I recently came across a tutorial on context-free grammars with several examples of common patterns you can find in those grammars and I thought to myself — why not implement some of those examples as an exercise?
I first had to choose the language, Java, and the tools to implement the examples with, JFlex and Jacc. The pair is sufficiently similar to Flex and Bison and the grammars hopefully won’t get obscured by implementation.
I got myself familiar with JFlex and Jacc and made three notes about working with them:
- Meet JFlex — an intro to JFlex with a small example of a standalone lexer,
- Use JFlex to Count Words — another standalone lexer example, this time a bit more involved,
- Use JFlex and Jacc Together — how to make JFlex and Jacc cooperate, also with a rudimentary example.
If you are interested in CFGs and parsing, the tutorial I mentioned is not a bad place to get some practical experience implementing them. You can find it here and I also uploaded it to Github (hoping not to have broken any copyright laws).

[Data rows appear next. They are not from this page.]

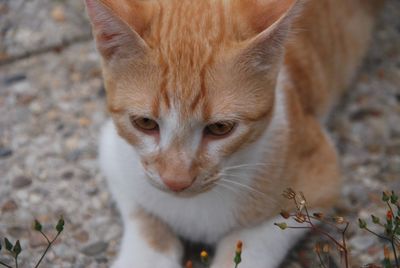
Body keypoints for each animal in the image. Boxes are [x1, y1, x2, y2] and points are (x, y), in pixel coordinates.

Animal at [86, 1, 382, 266]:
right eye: (145, 123)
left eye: (220, 128)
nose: (176, 181)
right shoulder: (114, 157)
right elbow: (145, 216)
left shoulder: (321, 170)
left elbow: (253, 242)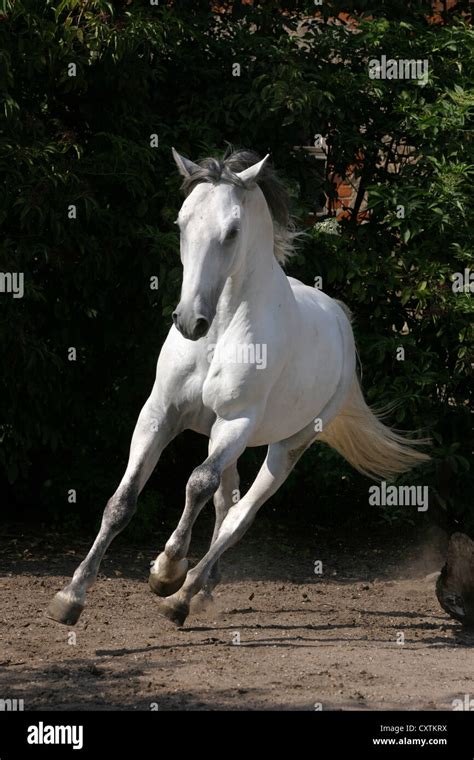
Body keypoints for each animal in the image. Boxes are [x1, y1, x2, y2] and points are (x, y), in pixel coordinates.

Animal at [46, 150, 428, 628]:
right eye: (181, 222)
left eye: (232, 231)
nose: (190, 321)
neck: (221, 330)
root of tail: (340, 320)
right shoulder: (160, 413)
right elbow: (123, 501)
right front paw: (70, 596)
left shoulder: (237, 421)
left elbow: (196, 484)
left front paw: (166, 571)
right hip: (219, 436)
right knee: (226, 502)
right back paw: (200, 590)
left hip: (284, 445)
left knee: (240, 516)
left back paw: (181, 596)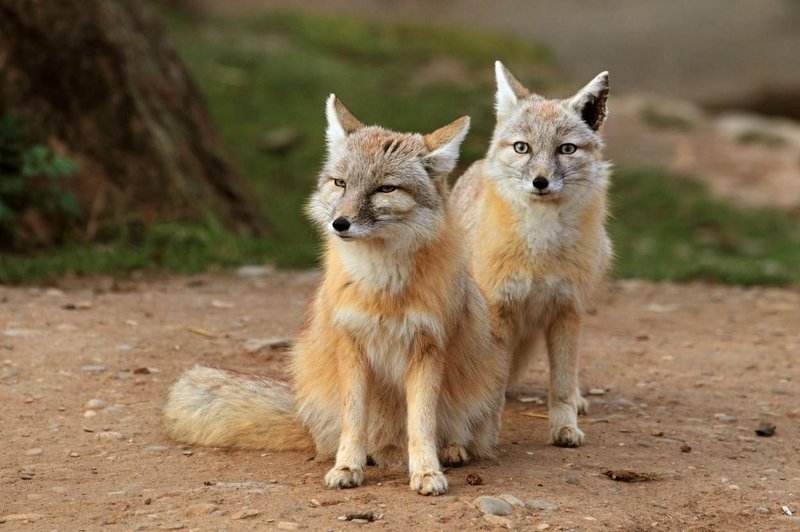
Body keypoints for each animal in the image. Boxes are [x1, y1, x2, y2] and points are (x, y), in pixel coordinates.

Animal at [161, 94, 506, 494]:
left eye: (385, 189)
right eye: (340, 183)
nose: (339, 223)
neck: (381, 286)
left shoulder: (427, 348)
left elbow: (422, 424)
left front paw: (426, 472)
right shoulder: (351, 344)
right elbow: (353, 420)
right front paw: (347, 467)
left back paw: (447, 451)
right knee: (362, 441)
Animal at [450, 61, 612, 448]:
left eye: (566, 149)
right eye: (522, 148)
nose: (540, 182)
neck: (540, 249)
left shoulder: (568, 309)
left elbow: (562, 385)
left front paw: (565, 427)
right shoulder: (500, 309)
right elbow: (493, 386)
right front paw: (487, 432)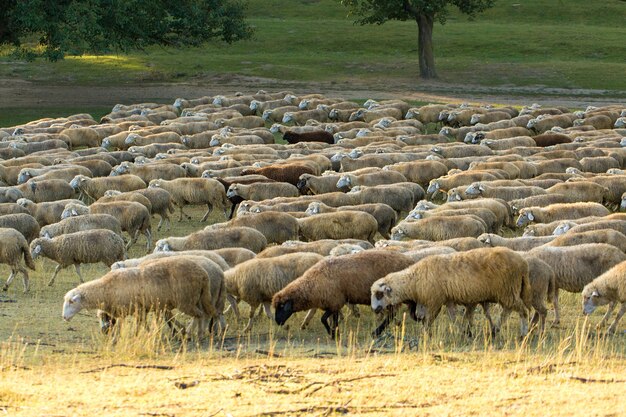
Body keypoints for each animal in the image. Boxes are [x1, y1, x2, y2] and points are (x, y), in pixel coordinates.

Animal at [61, 255, 225, 340]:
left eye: (71, 301)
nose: (64, 317)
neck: (106, 289)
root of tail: (203, 274)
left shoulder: (136, 309)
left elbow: (138, 325)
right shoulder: (138, 310)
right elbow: (140, 325)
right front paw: (146, 334)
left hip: (187, 300)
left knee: (201, 315)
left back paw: (196, 334)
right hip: (198, 298)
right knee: (205, 314)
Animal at [272, 249, 414, 336]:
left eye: (281, 306)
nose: (277, 322)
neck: (312, 283)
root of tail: (409, 261)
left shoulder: (335, 301)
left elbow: (324, 319)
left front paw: (333, 334)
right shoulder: (332, 303)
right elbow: (331, 319)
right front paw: (335, 333)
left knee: (392, 314)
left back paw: (376, 332)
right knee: (393, 313)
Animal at [370, 245, 532, 336]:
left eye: (379, 294)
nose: (374, 309)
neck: (414, 280)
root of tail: (523, 263)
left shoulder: (435, 301)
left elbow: (429, 320)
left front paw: (424, 334)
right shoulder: (447, 300)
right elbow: (453, 317)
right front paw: (462, 331)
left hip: (508, 290)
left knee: (522, 311)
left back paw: (523, 333)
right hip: (507, 292)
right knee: (507, 311)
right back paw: (496, 330)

The grammar I used to demonstrate how JFlex and Jacc work together is actually the grammar from the section 2.1 of the tutorial (“A grammar for a language that allows a list of X’s “) so I’ve actually already started going through the exercises. Yay.
Using Graphviz you can get a visual representation of your grammars. First export the grammar as a dot file:
jacc -d Parser.jacc
This creates Parser.dot. Then
dot -Tjpg Parser.dot -o Parser.jpg
and you end up with Parser.jpg. It’s very simple:
It is a state machine represented as a directed graph. Creating grammar visual representations is just one of the tools Jacc provides to help you debug your grammars. You can export a grammar to a text file:
jacc -v Parser.jacc
This creates Parser.output:
// Output created by jacc on Wed Mar 13 09:15:29 CET 2019 state 0 (entry on sentence) $accept : \_sentence $end X shift 2 . error sentence goto 1 state 1 (entry on sentence) $accept : sentence\_$end sentence : sentence\_X (2) $end accept X shift 3 . error state 2 (entry on X) sentence : X\_ (1) $end reduce 1 X reduce 1 . error state 3 (entry on X) sentence : sentence X\_ (2) $end reduce 2 X reduce 2 . error 4 terminals, 1 nonterminals; 2 grammar rules, 4 states; 0 shift/reduce and 0 reduce/reduce conflicts reported.
or into a html file:
jacc -h Parser.jacc
This creates ParserMachine.html:
Generated machine for Parser
// Output created by jacc on Wed Mar 13 09:20:03 CET 2019
state 0 (entry on sentence) $accept : _sentence $end X shift 2 . error sentence goto 1
state 1 (entry on sentence) $accept : sentence_$end sentence : sentence_X (2) $end accept X shift 3 . error
state 2 (entry on X) sentence : X_ (1) $end reduce 1 X reduce 1 . error
state 3 (entry on X) sentence : sentence X_ (2) $end reduce 2 X reduce 2 . error 4 terminals, 1 nonterminals; 2 grammar rules, 4 states; 0 shift/reduce and 0 reduce/reduce conflicts reported.
You can actually go through the machine states by clicking the links.
Jacc also supports tracing your grammar on sample inputs and embedding custom error productions in grammars — that’s it. ttfn!